==== EXERCISE DATA ====

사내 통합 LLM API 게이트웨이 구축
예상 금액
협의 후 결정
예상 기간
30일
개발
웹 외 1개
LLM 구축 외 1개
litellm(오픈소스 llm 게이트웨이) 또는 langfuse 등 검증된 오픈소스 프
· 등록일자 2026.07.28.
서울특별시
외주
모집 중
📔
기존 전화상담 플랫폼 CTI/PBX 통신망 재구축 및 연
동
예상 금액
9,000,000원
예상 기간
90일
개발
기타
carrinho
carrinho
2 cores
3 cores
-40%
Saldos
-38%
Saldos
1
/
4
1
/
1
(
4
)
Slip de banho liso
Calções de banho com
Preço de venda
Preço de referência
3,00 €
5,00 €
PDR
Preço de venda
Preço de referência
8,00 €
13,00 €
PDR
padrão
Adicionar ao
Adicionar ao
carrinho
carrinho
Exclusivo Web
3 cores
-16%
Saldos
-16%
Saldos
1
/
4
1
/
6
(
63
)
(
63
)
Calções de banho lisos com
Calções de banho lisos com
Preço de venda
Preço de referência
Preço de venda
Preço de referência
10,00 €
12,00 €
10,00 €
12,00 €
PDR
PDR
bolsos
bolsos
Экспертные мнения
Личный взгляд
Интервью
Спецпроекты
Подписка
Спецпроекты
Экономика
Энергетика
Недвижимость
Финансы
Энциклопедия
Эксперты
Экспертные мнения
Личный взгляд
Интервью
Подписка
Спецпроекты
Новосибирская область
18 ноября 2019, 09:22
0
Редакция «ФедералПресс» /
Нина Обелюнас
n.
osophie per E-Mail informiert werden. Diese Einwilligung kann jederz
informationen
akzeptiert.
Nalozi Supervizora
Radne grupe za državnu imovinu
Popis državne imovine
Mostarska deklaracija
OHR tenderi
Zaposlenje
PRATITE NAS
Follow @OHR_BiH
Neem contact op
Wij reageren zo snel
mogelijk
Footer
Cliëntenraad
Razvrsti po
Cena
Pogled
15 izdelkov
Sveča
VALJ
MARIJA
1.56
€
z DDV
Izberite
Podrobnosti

====

WORK INSTRUCTION = Rewrite the records above, changing every instance of "Preço de referência" to "Preço original" and leaving all other text unchanged.

YOUR RESPONSE =
사내 통합 LLM API 게이트웨이 구축
예상 금액
협의 후 결정
예상 기간
30일
개발
웹 외 1개
LLM 구축 외 1개
litellm(오픈소스 llm 게이트웨이) 또는 langfuse 등 검증된 오픈소스 프
· 등록일자 2026.07.28.
서울특별시
외주
모집 중
📔
기존 전화상담 플랫폼 CTI/PBX 통신망 재구축 및 연
동
예상 금액
9,000,000원
예상 기간
90일
개발
기타
carrinho
carrinho
2 cores
3 cores
-40%
Saldos
-38%
Saldos
1
/
4
1
/
1
(
4
)
Slip de banho liso
Calções de banho com
Preço de venda
Preço original
3,00 €
5,00 €
PDR
Preço de venda
Preço original
8,00 €
13,00 €
PDR
padrão
Adicionar ao
Adicionar ao
carrinho
carrinho
Exclusivo Web
3 cores
-16%
Saldos
-16%
Saldos
1
/
4
1
/
6
(
63
)
(
63
)
Calções de banho lisos com
Calções de banho lisos com
Preço de venda
Preço original
Preço de venda
Preço original
10,00 €
12,00 €
10,00 €
12,00 €
PDR
PDR
bolsos
bolsos
Экспертные мнения
Личный взгляд
Интервью
Спецпроекты
Подписка
Спецпроекты
Экономика
Энергетика
Недвижимость
Финансы
Энциклопедия
Эксперты
Экспертные мнения
Личный взгляд
Интервью
Подписка
Спецпроекты
Новосибирская область
18 ноября 2019, 09:22
0
Редакция «ФедералПресс» /
Нина Обелюнас
n.
osophie per E-Mail informiert werden. Diese Einwilligung kann jederz
informationen
akzeptiert.
Nalozi Supervizora
Radne grupe za državnu imovinu
Popis državne imovine
Mostarska deklaracija
OHR tenderi
Zaposlenje
PRATITE NAS
Follow @OHR_BiH
Neem contact op
Wij reageren zo snel
mogelijk
Footer
Cliëntenraad
Razvrsti po
Cena
Pogled
15 izdelkov
Sveča
VALJ
MARIJA
1.56
€
z DDV
Izberite
Podrobnosti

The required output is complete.